We’re gettin’ smart.
Last Saturday, Barry and planned out an entire morning of errand-running: 1) Irvine Farmers’ Market, 2) Roger’s Gardens, and, 3) lunch at Taco Rosa’s. We wanted to hit the market first (before the rest of the free world arrived), but the dilemma was keeping the goods cold while we strolled through Roger’s (it’s like Disneyland for gardeners), and stopped for a leisurely lunch.
The solution: packing a cooler with ice in the trunk of the Blueberry (what I affectionately call the blue Volvo XC60).
I’m not sure what took us so long to figure the cooler thing out, but it kept our market oysters cold all morning so that when Barry spent all of Saturday afternoon doing yard work, I was able to serve up some bubbles and oysters as a mid-afternoon snack.
It really is the little things that make us happy.

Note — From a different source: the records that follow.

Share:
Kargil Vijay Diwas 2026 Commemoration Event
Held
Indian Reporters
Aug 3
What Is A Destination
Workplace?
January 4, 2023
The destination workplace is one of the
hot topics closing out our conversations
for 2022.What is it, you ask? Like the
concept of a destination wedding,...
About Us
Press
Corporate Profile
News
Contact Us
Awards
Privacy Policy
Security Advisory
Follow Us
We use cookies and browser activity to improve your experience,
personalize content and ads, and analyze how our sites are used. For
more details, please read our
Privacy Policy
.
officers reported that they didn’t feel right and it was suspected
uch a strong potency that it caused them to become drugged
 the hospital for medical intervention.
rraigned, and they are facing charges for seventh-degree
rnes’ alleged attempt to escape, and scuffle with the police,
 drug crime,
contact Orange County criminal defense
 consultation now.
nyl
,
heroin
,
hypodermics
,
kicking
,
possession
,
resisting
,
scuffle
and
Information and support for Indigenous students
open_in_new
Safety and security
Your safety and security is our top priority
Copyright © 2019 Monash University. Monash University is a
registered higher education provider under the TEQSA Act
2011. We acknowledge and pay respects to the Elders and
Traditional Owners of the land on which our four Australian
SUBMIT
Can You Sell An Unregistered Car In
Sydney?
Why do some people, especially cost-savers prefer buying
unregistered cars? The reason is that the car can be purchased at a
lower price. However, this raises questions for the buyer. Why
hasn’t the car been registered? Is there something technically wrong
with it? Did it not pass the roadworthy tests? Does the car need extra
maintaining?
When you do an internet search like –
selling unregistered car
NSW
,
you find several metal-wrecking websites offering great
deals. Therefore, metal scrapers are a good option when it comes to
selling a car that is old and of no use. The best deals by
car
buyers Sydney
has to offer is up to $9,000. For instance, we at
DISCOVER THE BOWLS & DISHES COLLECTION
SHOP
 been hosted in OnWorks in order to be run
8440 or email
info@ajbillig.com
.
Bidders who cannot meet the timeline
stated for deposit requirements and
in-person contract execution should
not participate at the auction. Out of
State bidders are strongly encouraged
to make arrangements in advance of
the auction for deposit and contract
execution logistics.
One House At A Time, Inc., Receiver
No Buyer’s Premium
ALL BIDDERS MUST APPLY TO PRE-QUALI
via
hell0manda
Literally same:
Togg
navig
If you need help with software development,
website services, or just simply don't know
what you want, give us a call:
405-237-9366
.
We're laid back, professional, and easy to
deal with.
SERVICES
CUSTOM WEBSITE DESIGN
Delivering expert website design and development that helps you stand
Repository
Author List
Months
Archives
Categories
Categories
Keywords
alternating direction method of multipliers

Happy Friday, folks! And cheers to the start of another summer weekend. [K]
- 1 teaspoon finely diced shallot
- ½ teaspoon finely diced cilantro leaves
- ¼ teaspoon whole pink peppercorns
- 2 tablespoons champagne vinegar
- 4 cups ice
- 6 Pacific oysters
- Prepare mignonette: In a ramekin, add shallot and cilantro. With a pestle and mortar, slightly crush pink peppercorns, then add to ramekin. Add champagne vinegar; set entire mixture aside.
- Prepare serving dish: Crush ice and pour into 10” round pie plate. Add mignonette ramekin to the center and refrigerate while shucking oysters.
- Carefully shuck oysters, discard un-used shell halves, and place oysters on the half-shell onto serving dish over ice. Serve immediately.